Árvore onde Chongzhen se enforcou.
Pavilhão principal e o pôr do sol.
A China imperial não era muito diferente dos impérios e países do ocidente. Os poderosos tinham tudo, conforto, mordomias, muitas mulheres. Uma vida completamente diferente daquela dos cidadãos comuns que viviam com inúmeras dificuldades. O tempo passou, o mundo mudou, evoluiu, mas algumas coisas, infelizmente, permanecem as mesmas, no Brasil, na China, em qualquer lugar.
Já assistiu ao filme “O Último Imperador”, do diretor italiano Bernardo Bertolucci? O filme, que retrata a vida do imperador Pu Yi, foi o primeiro longa-metragem a receber autorização do governo chinês para ser filmado na Cidade Proibida. Em 1988, recebeu nove indicações para o Oscar e ganhou todas elas.

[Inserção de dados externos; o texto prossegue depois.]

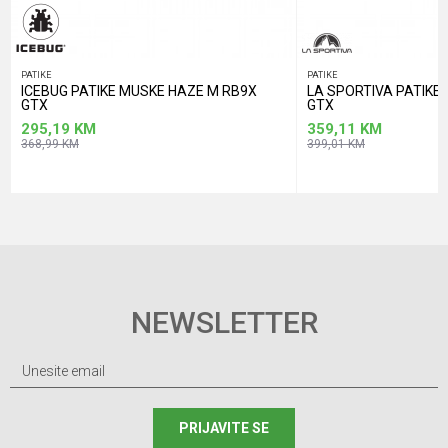
PATIKE
PATIKE
ICEBUG PATIKE MUSKE HAZE M RB9X
LA SPORTIVA PATIK
GTX
GTX
295,19
KM
359,11
KM
368,99
KM
399,01
KM
NEWSLETTER
PRIJAVITE SE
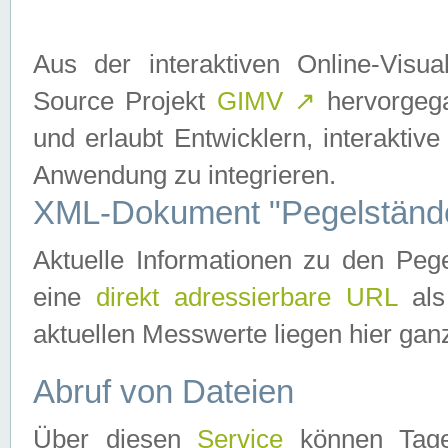
Aus der interaktiven Online-Vis
Source Projekt
GIMV
↗
hervorgega
und erlaubt Entwicklern, interaktive
Anwendung zu integrieren.
XML-Dokument "Pegelständ
Aktuelle Informationen zu den P
eine
direkt adressierbare URL
als
aktuellen Messwerte liegen hier ganz
Abruf von Dateien
Über diesen
Service
können Tages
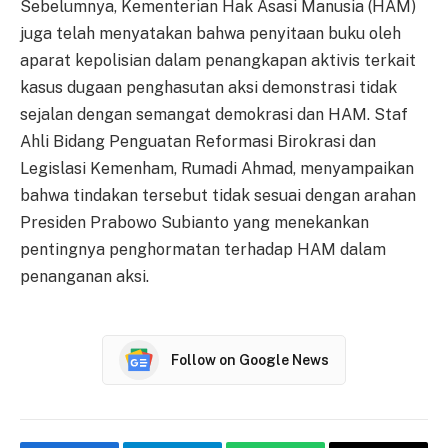
Sebelumnya, Kementerian Hak Asasi Manusia (HAM)
juga telah menyatakan bahwa penyitaan buku oleh
aparat kepolisian dalam penangkapan aktivis terkait
kasus dugaan penghasutan aksi demonstrasi tidak
sejalan dengan semangat demokrasi dan HAM. Staf
Ahli Bidang Penguatan Reformasi Birokrasi dan
Legislasi Kemenham, Rumadi Ahmad, menyampaikan
bahwa tindakan tersebut tidak sesuai dengan arahan
Presiden Prabowo Subianto yang menekankan
pentingnya penghormatan terhadap HAM dalam
penanganan aksi.
Follow on Google News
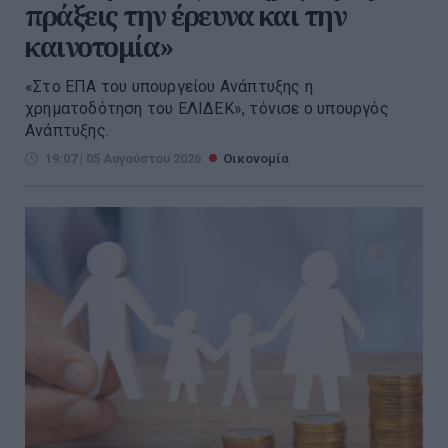
πράξεις την έρευνα και την
καινοτομία»
«Στο ΕΠΑ του υπουργείου Ανάπτυξης η
χρηματοδότηση του ΕΛΙΔΕΚ», τόνισε ο υπουργός
Ανάπτυξης.
19:07 | 05 Αυγούστου 2026
Οικονομία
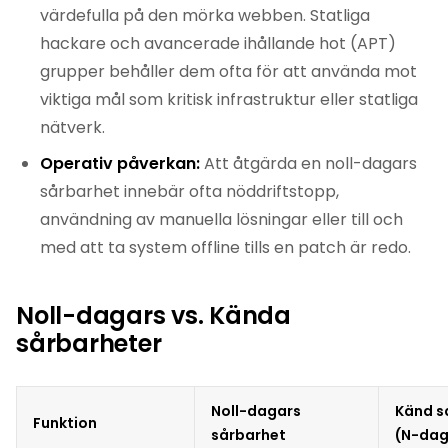
värdefulla på den mörka webben. Statliga
hackare och avancerade ihållande hot (APT)
grupper behåller dem ofta för att använda mot
viktiga mål som kritisk infrastruktur eller statliga
nätverk.
Operativ påverkan:
Att åtgärda en noll-dagars
sårbarhet innebär ofta nöddriftstopp,
användning av manuella lösningar eller till och
med att ta system offline tills en patch är redo.
Noll-dagars vs. Kända
sårbarheter
Noll-dagars
Känd s
Funktion
sårbarhet
(N-dag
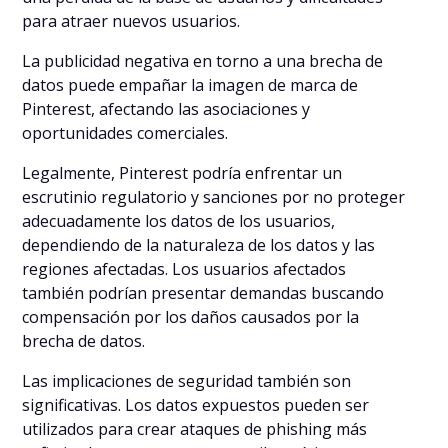
para atraer nuevos usuarios.
La publicidad negativa en torno a una brecha de
datos puede empañar la imagen de marca de
Pinterest, afectando las asociaciones y
oportunidades comerciales.
Legalmente, Pinterest podría enfrentar un
escrutinio regulatorio y sanciones por no proteger
adecuadamente los datos de los usuarios,
dependiendo de la naturaleza de los datos y las
regiones afectadas. Los usuarios afectados
también podrían presentar demandas buscando
compensación por los daños causados por la
brecha de datos.
Las implicaciones de seguridad también son
significativas. Los datos expuestos pueden ser
utilizados para crear ataques de phishing más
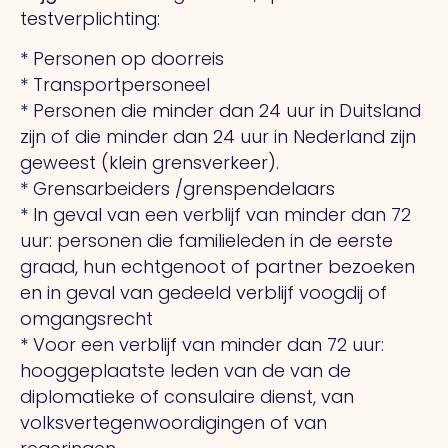
testverplichting:
* Personen op doorreis
* Transportpersoneel
* Personen die minder dan 24 uur in Duitsland
zijn of die minder dan 24 uur in Nederland zijn
geweest (klein grensverkeer).
* Grensarbeiders /grenspendelaars
* In geval van een verblijf van minder dan 72
uur: personen die familieleden in de eerste
graad, hun echtgenoot of partner bezoeken
en in geval van gedeeld verblijf voogdij of
omgangsrecht
* Voor een verblijf van minder dan 72 uur:
hooggeplaatste leden van de van de
diplomatieke of consulaire dienst, van
volksvertegenwoordigingen of van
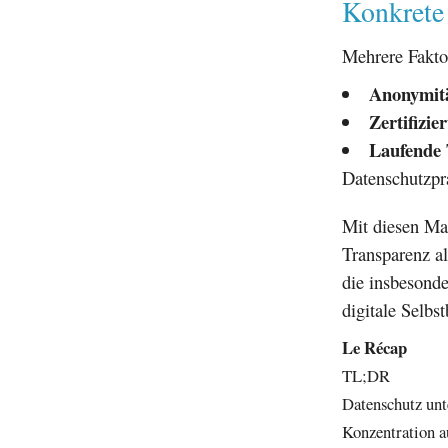
Konkrete
Mehrere Fakto
Anonymitä
Zertifizie
Laufende 
Datenschutzpr
Mit diesen M
Transparenz al
die insbesonde
digitale Selbs
Le Récap
TL;DR
Datenschutz unt
Konzentration a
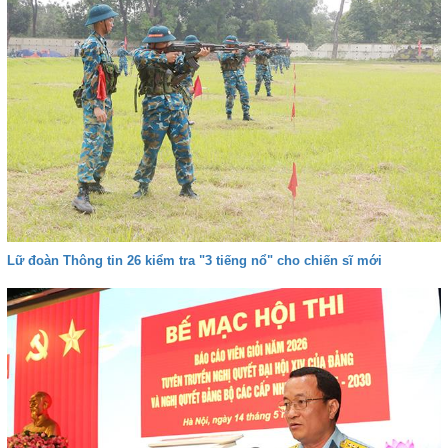
Lữ đoàn Thông tin 26 kiểm tra "3 tiếng nổ" cho chiến sĩ mới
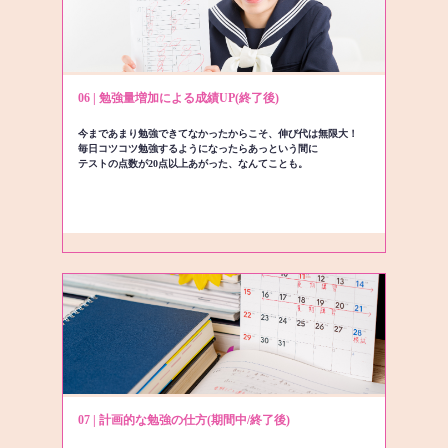
06 | 勉強量増加による成績UP(終了後)
今まであまり勉強できてなかったからこそ、伸び代は無限大！
毎日コツコツ勉強するようになったらあっという間に
テストの点数が20点以上あがった、なんてことも。
07 | 計画的な勉強の仕方(期間中/終了後)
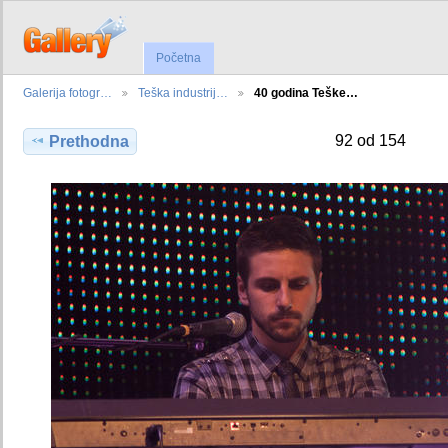
Početna
Galerija fotogr…
Teška industrij…
40 godina Teške…
92 od 154
Prethodna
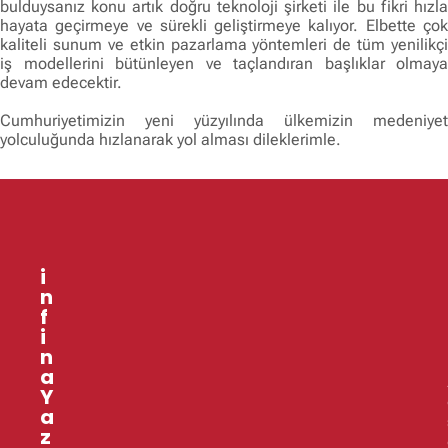
bulduysanız konu artık doğru teknoloji şirketi ile bu fikri hızla
hayata geçirmeye ve sürekli geliştirmeye kalıyor. Elbette çok
kaliteli sunum ve etkin pazarlama yöntemleri de tüm yenilikçi
iş modellerini bütünleyen ve taçlandıran başlıklar olmaya
devam edecektir.
Cumhuriyetimizin yeni yüzyılında ülkemizin medeniyet
yolculuğunda hızlanarak yol alması dileklerimle.
i
n
f
i
n
a
l
Y
a
z
r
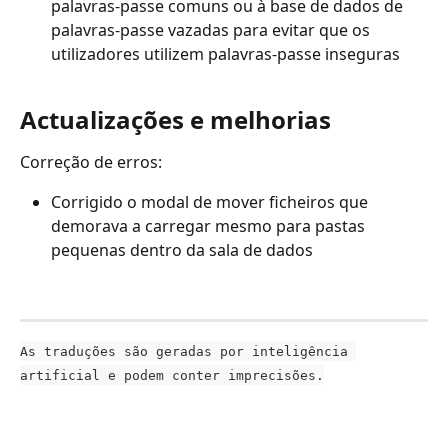
palavras-passe comuns ou à base de dados de 
palavras-passe vazadas para evitar que os 
utilizadores utilizem palavras-passe inseguras
Actualizações e melhorias 
Correção de erros:
Corrigido o modal de mover ficheiros que 
demorava a carregar mesmo para pastas 
pequenas dentro da sala de dados
As traduções são geradas por inteligência 
artificial e podem conter imprecisões.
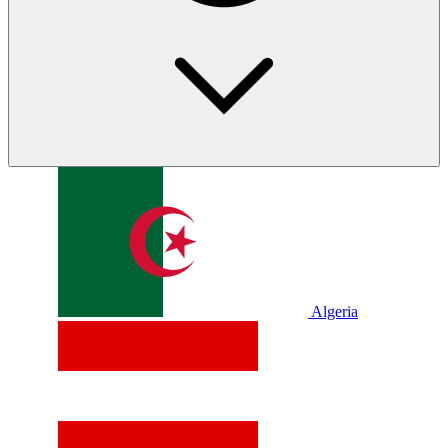
Algeria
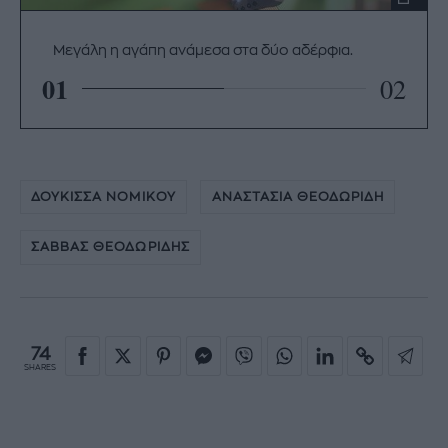
Μεγάλη η αγάπη ανάμεσα στα δύο αδέρφια.
01
02
ΔΟΥΚΙΣΣΑ ΝΟΜΙΚΟΥ
ΑΝΑΣΤΑΣΙΑ ΘΕΟΔΩΡΙΔΗ
ΣΑΒΒΑΣ ΘΕΟΔΩΡΙΔΗΣ
74
SHARES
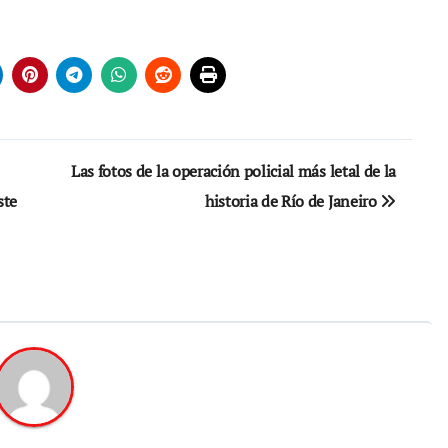
Las fotos de la operación policial más letal de la
ste
historia de Río de Janeiro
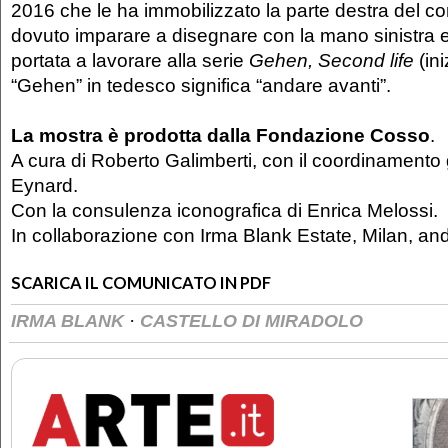
2016 che le ha immobilizzato la parte destra del co
dovuto imparare a disegnare con la mano sinistra e
portata a lavorare alla serie
Gehen, Second life
(ini
“Gehen” in tedesco significa “andare avanti”.
La mostra è prodotta dalla Fondazione Cosso
.
A cura di Roberto Galimberti, con il coordinamento
Eynard.
Con la consulenza iconografica di Enrica Melossi.
In collaborazione con Irma Blank Estate, Milan, a
SCARICA IL COMUNICATO IN PDF
·
IRMA BLANK
CASTELLO DI MIRADOLO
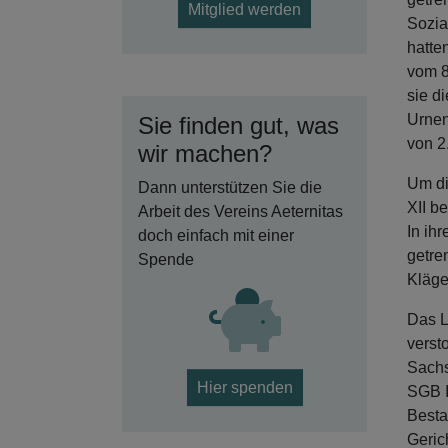
Mitglied werden
Sozia
hatte
vom 8
sie d
Urnen
Sie finden gut, was
von 2
wir machen?
Um di
Dann unterstützen Sie die
XII b
Arbeit des Vereins Aeternitas
In ih
doch einfach mit einer
getre
Spende
Kläge
Das L
verst
Sachs
Hier spenden
SGB I
Besta
Geric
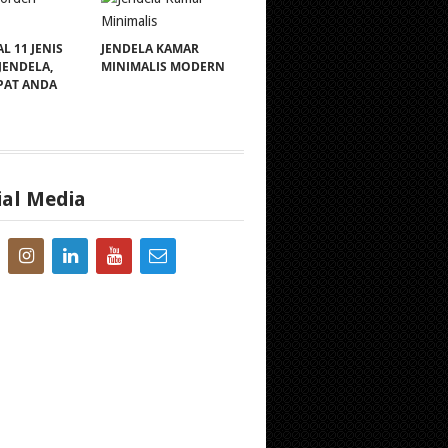
 11 JENIS
JENDELA KAMAR
JENDELA,
MINIMALIS MODERN
PAT ANDA
ial Media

Sinopse do filme: A saga de Pu Yi, o último imperador da China, que foi declarado imperador com apenas três anos e viveu enclausurado na Cidade Proibida até ser deposto pelo governo revolucionário, enfrentando então o mundo pela primeira vez quando tinha 24 anos. Neste período se tornou um playboy, mas logo teria um papel político quando se tornou um pseudo-imperador da Manchúria, quando esta foi invadida pelo Japão. Aprisionado pelos soviéticos, foi devolvido à China como prisioneiro político em 1950. É exatamente neste período que o filme começa, mas logo retorna a 1908, o ano em que se tornou imperador.